Expressão latina por que também é conhecida a falácia da conclusão irrelevante. Trata-se de um argumento em que se prova uma coisa diferente do que está em causa. Veja-se o argumento: “É através dos impostos que o governo arranja dinheiro para ajudar os cidadãos mais carenciados; mas, dado que ainda há muitas pessoas com carências, o governo deve aumentar os impostos”. Este argumento não prova o que pretende, ou seja, que as carências dos cidadãos se resolvam com a subida de impostos. Pode ser até que o aumento de impostos coloque em situação de carência algumas pessoas que não estavam nessa situação. (Aires Almeida)

igualdade

Na filosofia política, atribuir a máxima importância à igualdade é defender o igualitarismo — a perspectiva segundo a qual os bens sociais devem ser distribuídos tão equitativamente quanto possível (ver justiça).

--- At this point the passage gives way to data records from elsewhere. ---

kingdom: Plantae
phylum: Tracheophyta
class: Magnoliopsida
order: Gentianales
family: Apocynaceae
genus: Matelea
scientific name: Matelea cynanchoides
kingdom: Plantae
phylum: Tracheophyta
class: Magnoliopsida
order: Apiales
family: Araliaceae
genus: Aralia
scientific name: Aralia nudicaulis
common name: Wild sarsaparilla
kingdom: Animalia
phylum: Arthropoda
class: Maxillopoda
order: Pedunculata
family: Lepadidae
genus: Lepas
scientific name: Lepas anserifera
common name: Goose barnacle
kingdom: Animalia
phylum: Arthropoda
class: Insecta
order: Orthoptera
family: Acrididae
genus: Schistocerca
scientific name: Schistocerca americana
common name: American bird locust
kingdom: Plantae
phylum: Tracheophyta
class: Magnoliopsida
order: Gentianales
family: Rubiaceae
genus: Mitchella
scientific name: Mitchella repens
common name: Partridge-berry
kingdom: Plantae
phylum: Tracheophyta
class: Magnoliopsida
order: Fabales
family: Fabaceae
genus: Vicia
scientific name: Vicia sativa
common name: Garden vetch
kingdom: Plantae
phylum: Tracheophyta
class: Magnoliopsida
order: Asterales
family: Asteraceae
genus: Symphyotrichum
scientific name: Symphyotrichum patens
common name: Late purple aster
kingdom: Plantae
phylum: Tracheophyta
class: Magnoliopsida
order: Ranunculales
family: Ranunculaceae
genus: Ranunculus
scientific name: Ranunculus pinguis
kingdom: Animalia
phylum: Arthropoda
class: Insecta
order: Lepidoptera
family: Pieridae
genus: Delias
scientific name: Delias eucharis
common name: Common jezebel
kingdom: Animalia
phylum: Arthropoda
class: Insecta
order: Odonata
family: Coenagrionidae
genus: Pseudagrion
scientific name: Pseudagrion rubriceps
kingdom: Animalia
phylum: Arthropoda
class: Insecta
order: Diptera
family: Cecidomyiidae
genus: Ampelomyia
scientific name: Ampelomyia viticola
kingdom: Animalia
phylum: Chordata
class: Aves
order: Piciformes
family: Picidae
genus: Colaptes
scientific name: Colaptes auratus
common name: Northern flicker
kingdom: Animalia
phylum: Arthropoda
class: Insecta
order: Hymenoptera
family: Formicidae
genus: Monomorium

Advogar a igualdade de oportunidades é pensar que a posição que as pessoas ocupam na sociedade deve resultar de uma competição justa entre indivíduos. Em ética, usa-se frequentemente a noção de igualdade para exprimir a ideia de que todas as pessoas têm a mesma importância ou estatuto moral — na ética deontológica de Kant, sustenta-se que todos nós devemos ser tratados como fins em si (ver imperativo categórico), e os utilitaristas, como Hare ou Singer, afirmam que os interesses de qualquer pessoa (ou animal capaz de sofrer) merecem uma igual consideração. Nenhuma destas teorias morais implica o igualitarismo político. Ver Rawls, utilitarismo. (Pedro Galvão)

iluminismo

Movimento cultural que floresceu na Europa do séc. XVIII. A confiança resoluta na racionalidade humana é o traço mais saliente dos pensadores deste movimento. Os iluministas insurgiram-se contra o pensamento supersticioso associado à religião, advogaram a difusão do conhecimento científico e esforçaram-se por promover o progresso humano não só em questões teóricas, mas também em questões políticas e morais. Hume e Kant contam-se entre os filósofos iluministas mais influentes. (Pedro Galvão)

imanente

1. O que faz parte da própria natureza de uma coisa ou pessoa, como sua característica interna ou intrínseca. Opõe-se a transcendente, isto é, o que é exterior ou ultrapassa essa coisa ou pessoa.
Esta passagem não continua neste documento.